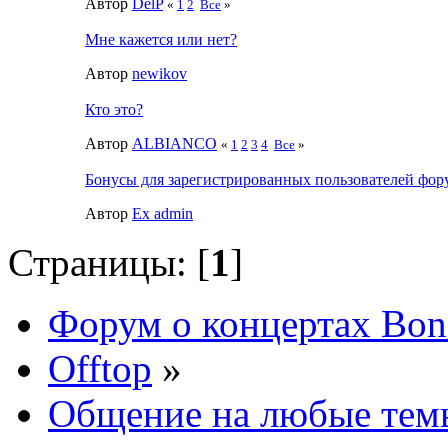
Автор
DelP
«
1
2
Все
»
Мне кажется или нет?
Автор
newikov
Кто это?
Автор
ALBIANCO
«
1
2
3
4
Все
»
Бонусы для зарегистрированных пользователей фор
Автор
Ex admin
Страницы: [
1
]
Форум о концертах Bon
Offtop
»
Общение на любые тем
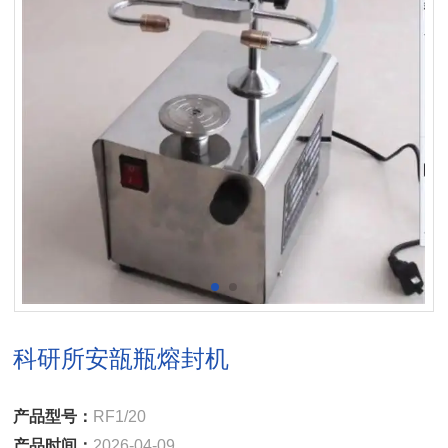
科研所安瓿瓶熔封机
产品型号：
RF1/20
产品时间：
2026-04-09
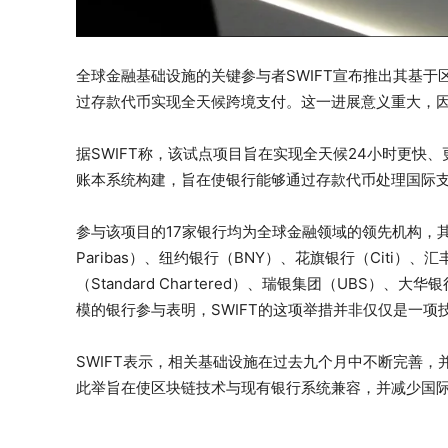
全球金融基础设施的关键参与者SWIFT宣布推出其基于
过存款代币实现全天候跨境支付。这一进展意义重大，
据SWIFT称，该试点项目旨在实现全天候24小时更快
账本系统构建，旨在使银行能够通过存款代币处理国际
参与该项目的17家银行均为全球金融领域的领先机构，其
Paribas）、纽约银行（BNY）、花旗银行（Citi）、汇
（Standard Chartered）、瑞银集团（UBS）、大
模的银行参与表明，SWIFT的这项举措并非仅仅是一
SWIFT表示，相关基础设施在过去九个月中不断完善
此举旨在使区块链技术与现有银行系统兼容，并减少国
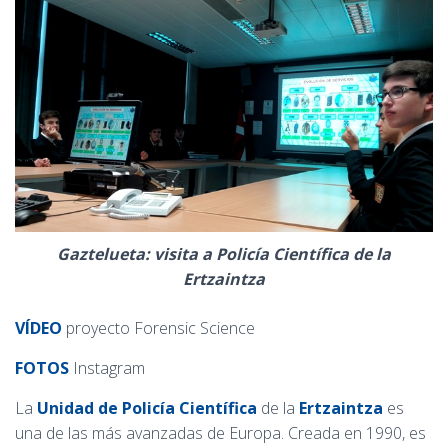
Ó
N
Gaztelueta: visita a Policía Científica de la
Ertzaintza
VÍDEO
proyecto Forensic Science
FOTOS
Instagram
La
Unidad de Policía Científica
de la
Ertzaintza
es
una de las más avanzadas de Europa. C
reada en 1990, es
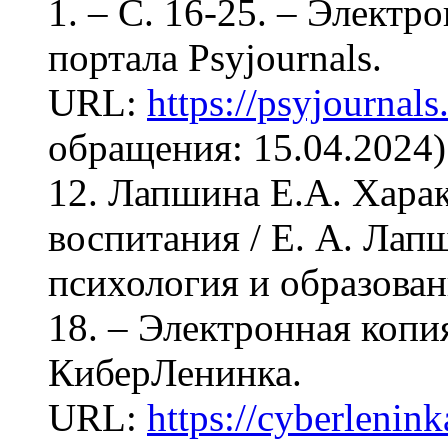
1. – С. 16-25. – Электр
портала Psyjournals.
URL:
https://psyjournal
обращения: 15.04.2024)
12. Лапшина Е.А. Хара
воспитания / Е. А. Лапш
психология и образовани
18. – Электронная копи
КиберЛенинка.
URL:
https://cyberleninka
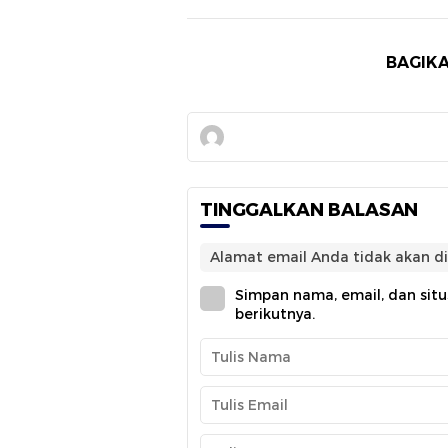
BAGIKA
TINGGALKAN BALASAN
Alamat email Anda tidak akan di
Simpan nama, email, dan sit
berikutnya.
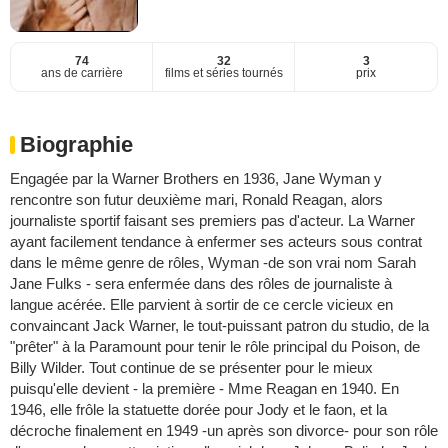
74
32
3
ans de carrière
films et séries tournés
prix
Biographie
Engagée par la Warner Brothers en 1936, Jane Wyman y
rencontre son futur deuxième mari, Ronald Reagan, alors
journaliste sportif faisant ses premiers pas d'acteur. La Warner
ayant facilement tendance à enfermer ses acteurs sous contrat
dans le même genre de rôles, Wyman -de son vrai nom Sarah
Jane Fulks - sera enfermée dans des rôles de journaliste à
langue acérée. Elle parvient à sortir de ce cercle vicieux en
convaincant Jack Warner, le tout-puissant patron du studio, de la
"prêter" à la Paramount pour tenir le rôle principal du Poison, de
Billy Wilder. Tout continue de se présenter pour le mieux
puisqu'elle devient - la première - Mme Reagan en 1940. En
1946, elle frôle la statuette dorée pour Jody et le faon, et la
décroche finalement en 1949 -un après son divorce- pour son rôle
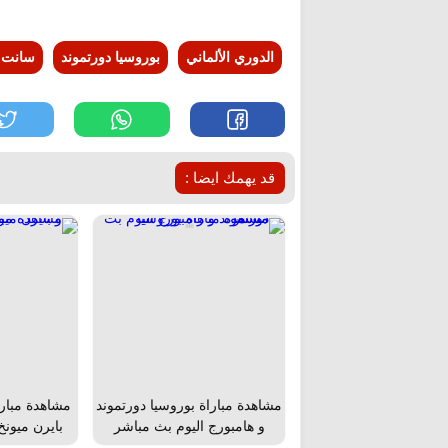
الدوري الألماني
بوروسيا دورتموند
سانت ب
قد يهمك ايضا :
مشاهدة مباراة بوروسيا دورتموند
مشاهدة مبارا
و هامبورج اليوم بث مباشر
بايرن ميونخ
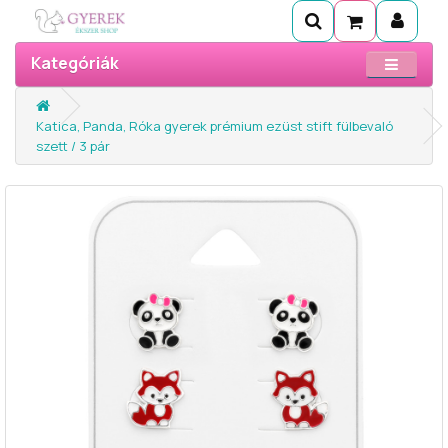
Kategóriák
Katica, Panda, Róka gyerek prémium ezüst stift fülbevaló
szett / 3 pár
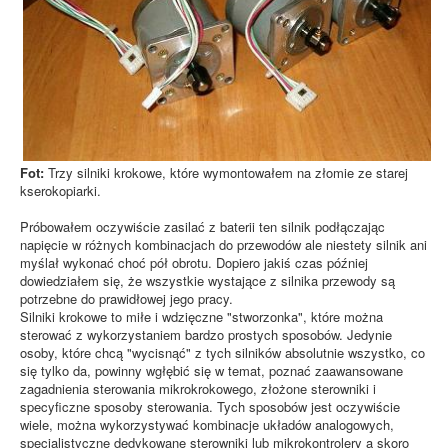
Fot:
Trzy silniki krokowe, które wymontowałem na złomie ze starej
kserokopiarki.
Próbowałem oczywiście zasilać z baterii ten silnik podłączając
napięcie w różnych kombinacjach do przewodów ale niestety silnik ani
myślał wykonać choć pół obrotu. Dopiero jakiś czas później
dowiedziałem się, że wszystkie wystające z silnika przewody są
potrzebne do prawidłowej jego pracy.
Silniki krokowe to miłe i wdzięczne "stworzonka", które można
sterować z wykorzystaniem bardzo prostych sposobów. Jedynie
osoby, które chcą "wycisnąć" z tych silników absolutnie wszystko, co
się tylko da, powinny wgłębić się w temat, poznać zaawansowane
zagadnienia sterowania mikrokrokowego, złożone sterowniki i
specyficzne sposoby sterowania. Tych sposobów jest oczywiście
wiele, można wykorzystywać kombinacje układów analogowych,
specjalistyczne dedykowane sterowniki lub mikrokontrolery a skoro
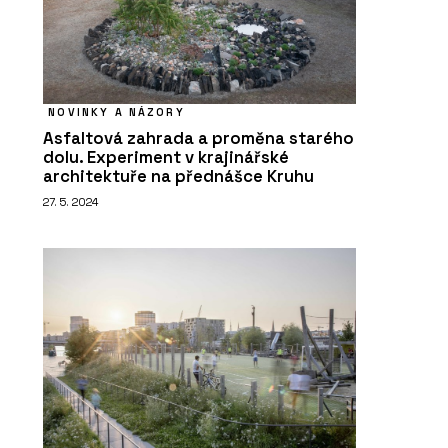
NOVINKY A NÁZORY
Asfaltová zahrada a proměna starého
dolu. Experiment v krajinářské
architektuře na přednášce Kruhu
27. 5. 2024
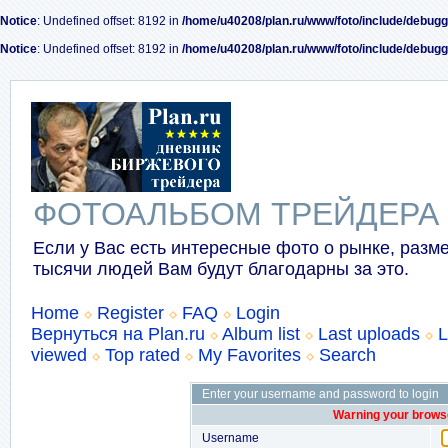
Notice
: Undefined offset: 8192 in
/home/u40208/plan.ru/www/foto/include/debugg
Notice
: Undefined offset: 8192 in
/home/u40208/plan.ru/www/foto/include/debugg
ФОТОАЛЬБОМ ТРЕЙДЕРА
Если у Вас есть интересные фото о рынке, разме
тысячи людей Вам будут благодарны за это.
Home
Register
FAQ
Login
Вернуться на Plan.ru
Album list
Last uploads
L
viewed
Top rated
My Favorites
Search
Enter your username and password to login
Warning your browse
Username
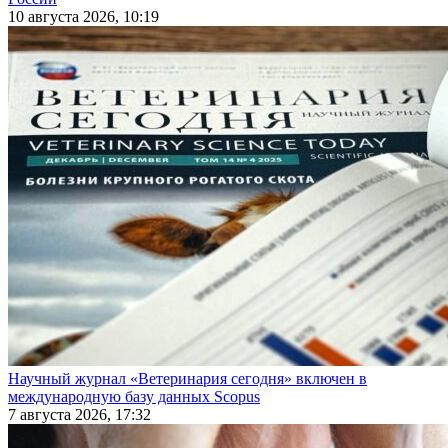
10 августа 2026, 10:19
Научный журнал «Ветеринария сегодня» включен в
международную базу данных Scopus
7 августа 2026, 17:32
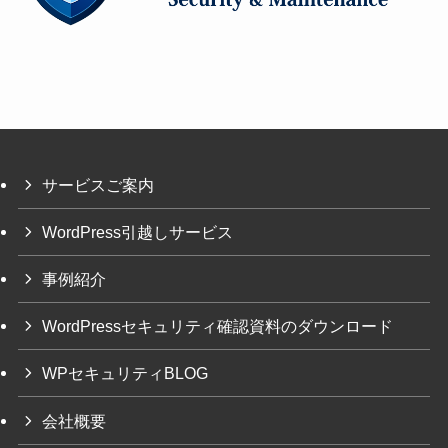
サービスご案内
WordPress引越しサービス
事例紹介
WordPressセキュリティ確認資料のダウンロード
WPセキュリティBLOG
会社概要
####################
TASK INSTRUCTIONS ->
In your copy of the records, include no pictures; repeat everything else exactly.

SOLUTION FOR THIS EXERCISE ->
Автор
DelP
«
1
2
Все
»
Мне кажется или нет?
Автор
newikov
Кто это?
Автор
ALBIANCO
«
1
2
3
4
Все
»
Бонусы для зарегистрированных пользователей фор
Автор
Ex admin
Страницы: [
1
]
Форум о концертах Bon
Offtop
»
Общение на любые тем
科研所安瓿瓶熔封机
产品型号：
RF1/20
产品时间：
2026-04-09
全球金融基础设施的关键参与者SWIFT宣布推出其基于
过存款代币实现全天候跨境支付。这一进展意义重大，
据SWIFT称，该试点项目旨在实现全天候24小时更快
账本系统构建，旨在使银行能够通过存款代币处理国际
参与该项目的17家银行均为全球金融领域的领先机构，其
Paribas）、纽约银行（BNY）、花旗银行（Citi）、汇
（Standard Chartered）、瑞银集团（UBS）、大
模的银行参与表明，SWIFT的这项举措并非仅仅是一
SWIFT表示，相关基础设施在过去九个月中不断完善
此举旨在使区块链技术与现有银行系统兼容，并减少国
Ó
N
Gaztelueta: visita a Policía Científica de la
Ertzaintza
VÍDEO
proyecto Forensic Science
FOTOS
Instagram
La
Unidad de Policía Científica
de la
Ertzaintza
es
una de las más avanzadas de Europa. C
reada en 1990, es
1. – С. 16-25. – Электр
портала Psyjournals.
URL:
https://psyjournal
обращения: 15.04.2024)
12. Лапшина Е.А. Хара
воспитания / Е. А. Лапш
психология и образовани
18. – Электронная копи
КиберЛенинка.
URL:
https://cyberleninka
BAGIKA
TINGGALKAN BALASAN
Alamat email Anda tidak akan di
Simpan nama, email, dan sit
berikutnya.
74
32
3
ans de carrière
films et séries tournés
prix
Biographie
Engagée par la Warner Brothers en 1936, Jane Wyman y
rencontre son futur deuxième mari, Ronald Reagan, alors
journaliste sportif faisant ses premiers pas d'acteur. La Warner
ayant facilement tendance à enfermer ses acteurs sous contrat
dans le même genre de rôles, Wyman -de son vrai nom Sarah
Jane Fulks - sera enfermée dans des rôles de journaliste à
langue acérée. Elle parvient à sortir de ce cercle vicieux en
convaincant Jack Warner, le tout-puissant patron du studio, de la
"prêter" à la Paramount pour tenir le rôle principal du Poison, de
Billy Wilder. Tout continue de se présenter pour le mieux
puisqu'elle devient - la première - Mme Reagan en 1940. En
1946, elle frôle la statuette dorée pour Jody et le faon, et la
décroche finalement en 1949 -un après son divorce- pour son rôle
الدوري الألماني
بوروسيا دورتموند
سانت ب
قد يهمك ايضا :
مشاهدة مباراة بوروسيا دورتموند
مشاهدة مبارا
و هامبورج اليوم بث مباشر
بايرن ميونخ
Kategóriák
Katica, Panda, Róka gyerek prémium ezüst stift fülbevaló
szett / 3 pár
Fot:
Trzy silniki krokowe, które wymontowałem na złomie ze starej
kserokopiarki.
Próbowałem oczywiście zasilać z baterii ten silnik podłączając
napięcie w różnych kombinacjach do przewodów ale niestety silnik ani
myślał wykonać choć pół obrotu. Dopiero jakiś czas później
dowiedziałem się, że wszystkie wystające z silnika przewody są
potrzebne do prawidłowej jego pracy.
Silniki krokowe to miłe i wdzięczne "stworzonka", które można
sterować z wykorzystaniem bardzo prostych sposobów. Jedynie
osoby, które chcą "wycisnąć" z tych silników absolutnie wszystko, co
się tylko da, powinny wgłębić się w temat, poznać zaawansowane
zagadnienia sterowania mikrokrokowego, złożone sterowniki i
specyficzne sposoby sterowania. Tych sposobów jest oczywiście
wiele, można wykorzystywać kombinacje układów analogowych,
specjalistyczne dedykowane sterowniki lub mikrokontrolery a skoro
NOVINKY A NÁZORY
Asfaltová zahrada a proměna starého
dolu. Experiment v krajinářské
architektuře na přednášce Kruhu
27. 5. 2024
Notice
: Undefined offset: 8192 in
/home/u40208/plan.ru/www/foto/include/debugg
Notice
: Undefined offset: 8192 in
/home/u40208/plan.ru/www/foto/include/debugg
ФОТОАЛЬБОМ ТРЕЙДЕРА
Если у Вас есть интересные фото о рынке, разме
тысячи людей Вам будут благодарны за это.
Home
Register
FAQ
Login
Вернуться на Plan.ru
Album list
Last uploads
L
viewed
Top rated
My Favorites
Search
Enter your username and password to login
Warning your browse
Username
10 августа 2026, 10:19
Научный журнал «Ветеринария сегодня» включен в
международную базу данных Scopus
7 августа 2026, 17:32
サービスご案内
WordPress引越しサービス
事例紹介
WordPressセキュリティ確認資料のダウンロード
WPセキュリティBLOG
会社概要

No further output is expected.